§ **TRY IT**:
Below are records; copy exactly the line containing "middle tip: (184, 210)" and every line after it, through the last.
+===+
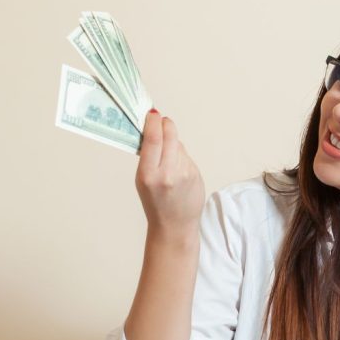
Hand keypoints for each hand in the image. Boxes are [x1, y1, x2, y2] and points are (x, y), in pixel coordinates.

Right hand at [135, 109, 204, 236]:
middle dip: (166, 125)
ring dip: (173, 144)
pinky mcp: (196, 175)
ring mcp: (185, 174)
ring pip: (179, 145)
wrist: (175, 226)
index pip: (153, 139)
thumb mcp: (142, 180)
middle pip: (170, 136)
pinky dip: (182, 157)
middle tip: (162, 121)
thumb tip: (153, 128)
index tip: (152, 113)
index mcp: (148, 174)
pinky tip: (178, 170)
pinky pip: (187, 156)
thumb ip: (148, 156)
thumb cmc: (155, 203)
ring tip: (168, 159)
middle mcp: (168, 173)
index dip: (154, 122)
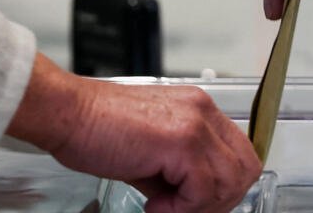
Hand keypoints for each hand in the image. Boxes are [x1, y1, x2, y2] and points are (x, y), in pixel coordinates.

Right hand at [7, 54, 261, 212]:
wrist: (67, 113)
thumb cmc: (96, 127)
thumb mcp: (152, 148)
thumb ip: (180, 168)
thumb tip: (193, 199)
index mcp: (199, 109)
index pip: (240, 153)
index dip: (225, 186)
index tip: (199, 202)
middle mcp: (203, 111)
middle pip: (245, 168)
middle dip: (219, 201)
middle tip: (184, 210)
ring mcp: (195, 124)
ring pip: (230, 181)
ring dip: (200, 206)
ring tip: (165, 206)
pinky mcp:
+===+
§ **RESPONSE TO THIS TASK**:
middle tip: (184, 210)
ring mcp: (195, 124)
ring pip: (230, 181)
ring dip: (200, 206)
ring tip: (165, 206)
pinky mcp:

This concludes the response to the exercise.